Doch die einst schillernde „Person“ ist längst weg. Wo? Keine Ahnung. Nicht auffindbar. Tot? Eher nicht, wahrscheinlich zurückgezogen und verschanzt, tief im Inneren. Auf bessere Tage wartend… Stellt sich nur die Frage, ob und wann diese kommen. Was muss passieren, damit der graue Kokon aufplatzt?

Es ist still. Von hier bis zum Rand der Welt – so still. Die Träume sind auch verstummt…

Warum bloggen

In letzter Zeit ist es hier sehr ruhig geworden. Das liegt aber nicht daran, dass es mir besonders schlecht ginge oder so. Es geht mir einigermaßen gut und ich habe aktuell einfach nicht viel zu sagen.

Ich bin momentan innerlich sehr mit mir selbst beschäftigt und es fällt mir schwer, irgendetwas nach außen zu tragen. Einerseits weil ich bestimmte Dinge mit mir selbst ausmachen will, andererseits, weil ich mir nicht sicher bin, ob andere mich überhaupt verstehen würden oder ob es sie überhaupt interessiert. Wenn man Gedanken nach außen trägt, muss man sich oft rechtfertigen und erklären und dafür habe ich irgendwie keine Kraft…

Vielleicht komm ich demnächst endlich dazu, meine nächtlichen (Alp)Träume hier in Worte zu fassen, wobei ich mir wieder unsicher bin, ob mir das etwas bringen würde.

Aber im Grunde genommen, wenn ich mal ernsthaft ehrlich zu mir bin, scheue ich mich hier weiterzuschreiben…

Wieviel sollte man mit anderen Leuten übers Internet teilen? Oder anders: Was sollte man anderen Leuten übers Internet mitteilen und zu welchem Zweck? Indem ich über mein Leben blogge, bekommen viele Menschen eine Einsicht in dieses – zumindest zum Teil. Aber wozu eigentlich? Wieso sollten sich Leute, die mich nicht einmal kennen, für mein Leben interessieren? Was können die sich da schon nützliches rausziehen? Oder dient ein Blog nur zur Unterhaltung? Mein Leben als großes Theaterstück? Meine Psyche als Darsteller? Indem ich (zuviel?) preisgebe kann ich mich leicht zur Zielscheibe für andere machen… allerdings war mir das am Anfang ja auch egal. Schwindendes Selbstbewusstsein, steigende Selbstzweifel.

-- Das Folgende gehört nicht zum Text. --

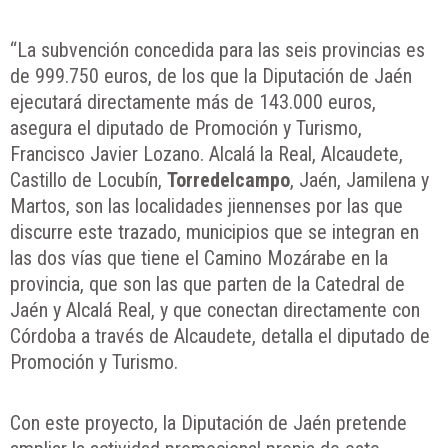
“La subvención concedida para las seis provincias es
de 999.750 euros, de los que la Diputación de Jaén
ejecutará directamente más de 143.000 euros,
asegura el diputado de Promoción y Turismo,
Francisco Javier Lozano. Alcalá la Real, Alcaudete,
Castillo de Locubín,
Torredelcampo
, Jaén, Jamilena y
Martos, son las localidades jiennenses por las que
discurre este trazado, municipios que se integran en
las dos vías que tiene el Camino Mozárabe en la
provincia, que son las que parten de la Catedral de
Jaén y Alcalá Real, y que conectan directamente con
Córdoba a través de Alcaudete, detalla el diputado de
Promoción y Turismo.
Con este proyecto, la Diputación de Jaén pretende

Ich könnte oberflächlich bloggen… Heute hab ich soundsoviel gelesen, essen gekocht, etwas sauber gemacht… Aber das wäre sinnfrei – denn das könnte jede beliebige Person schreiben. Wenn schon bloggen, dann mit der Seele. Den Kern des Wesens zeigen (und Angriffsfläche bieten?). Die Leute wollen schließlich was interessantes lesen… Aha. Also doch. Ich möchte, dass mein Blog gelesen und als interessant befunden wird. Und weiter? Möchte ich damit, dass man MICH als Person interessant findet? Ist dies hier alles nur ein verzweifelter Schrei nach Aufmerksamkeit?

Aber das könnte man ja eigentlich dann über jeden Blog sagen. Themenbezogene Blogs wie z.B. über Kosmetik oder Literatur sind vielleicht noch gerechtfertigt. Hier kann man sich schließlich Infos holen. Aber private Blogs? Die nur vom Leben einer Person handeln?

Wie denkt ihr darüber und warum bloggt ihr, falls ihr einen Blog habt?